Monday, October 11, 2010
first seen @ Drexel East Theater, Bexley, OH
For about three or four years during the late 90s I worked at the video store with a fella named Bill. He was a manager, approximately in his mid-to-late 40s at the time, and knew plenty about movies, especially classic ones. He was also gay. I had never worked with a gay person before, but I don't recall thinking it was that big a deal, since I was more concerned with learning all I could about movies. Bill was one of several co-workers who were founts of movie knowledge and I remember feeling hopelessly inadequate. I had gotten this job through a friend's recommendation, and I was eager to pull my weight as best I could.
Bill was not always the easiest person to get along with. He could be temperamental, moody, and caustic at times, with customers as well as co-workers. At the same time, however, he could be hilariously funny and, if not warm, then at least friendly and thoughtful. He and I worked many hours together, and as a result, I learned a great deal about movies, but I also got an education on gay life, especially as it was during the 70s.
Jean-Michel Basquiat. And much more. To call this kinda stuff eye-opening would be an understatement; after all, what did I, a 20-something hetereosexual black kid, know about gay life? Still, though, if a connection was made between us - and I believe there was - it was unquestionably through movies.
We would sometimes put on gay-themed films like The Boys in the Band or The Children's Hour and Bill would talk about their significance. Or he'd put on some of his favorites like Meet Me in St. Louis or Bringing Up Baby and I'd get a better insight to his tastes. He used to always put on All About Eve on his birthday. Bette Davis' lover in the film is also named Bill, and there's a scene where they talk on the phone long-distance on his birthday, and "my" Bill would love it when Bette Davis says, "Bill! It's your birthday!" I still can't watch that movie without thinking of him.
He and I worked several holidays together. I'll never forget the New Year's Eve we spent together where, alone in the store at one point and feeling kinda goofy, we ended up melodramatically singing "Memory" from Cats. I don't recall exactly why; I just remember us having fun doing so.

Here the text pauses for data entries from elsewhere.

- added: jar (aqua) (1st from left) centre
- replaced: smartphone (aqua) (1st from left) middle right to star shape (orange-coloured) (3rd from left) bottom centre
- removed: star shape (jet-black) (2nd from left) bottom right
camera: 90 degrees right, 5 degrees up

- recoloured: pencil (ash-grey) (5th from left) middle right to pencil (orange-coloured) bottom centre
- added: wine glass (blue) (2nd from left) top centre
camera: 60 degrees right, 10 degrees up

Bill was the first gay person I got to know well. He wasn't always pleasant to be around, but when he was, he was genuinely a good guy, and my understanding of gay life increased dramatically as a result. While I never had any sort of prejudice against gays, I definintely had some misconceptions about them based in ignorance. In the years since, I've met a number of other gay people, and a few became good friends. Plus, I've done more reading on the subject, and cartoonists like Howard Cruse and Ellen Forney have furthered my understanding greatly.
Which brings me to the current gay civil rights movement. While living in Columbus, Ohio, I followed the Proposition 8 controversy in California and did my best to show my support for gay rights. On the cover of the laptop I'm using right now is a Human Rights Campaign "equal" sticker I acquired while in Columbus. I worked as a cartoonist for a local neighborhood newspaper, and I devoted a couple of my strips to Prop 8 and gay rights in general.
And then I saw the movie Milk. If I were to be completely honest, there are aspects to gay life I still don't understand, and probably never will... and yeah, there's still a smidgen of fear on my part as a result, and that's something I need to deal with. But seeing Harvey Milk's life dramatized in this fashion moved me deeply. The point from this film that sticks out in my mind is how much Milk felt that gays need to come out of the closets in order to gain acceptance, and it's so true. I know for a fact that I would not be as sympathetic and supportive of the cause were it not for me making friends with people like Bill, and Denise and Terry and Tim and Ed and more whom I know, and in some cases, love. I remember the minute I walked out of the theater I got on my cell and called Denise, so eager was I to share my euphoria over seeing this movie with someone who would understand. She wasn't home, unfortunately, so I lingered outside the theater for awhile, simply wanting to hold on to the feeling a little longer.
And now I look at this current rash of gay teen suicides and I despair... and I wonder what it'll take for America to fully embrace their gay sons and daughters as their own. At a time when gay culture has become more prevalent than ever, those who feel threatened by it are making their influence felt, in our schools, our workplaces, and our homes. All I can say is this: don't be afraid. Don't let fear and ignorance of gay people guide you into cowardly acts of bullying. There's no need. Try to get to know a few. You might find you have more in common than you think.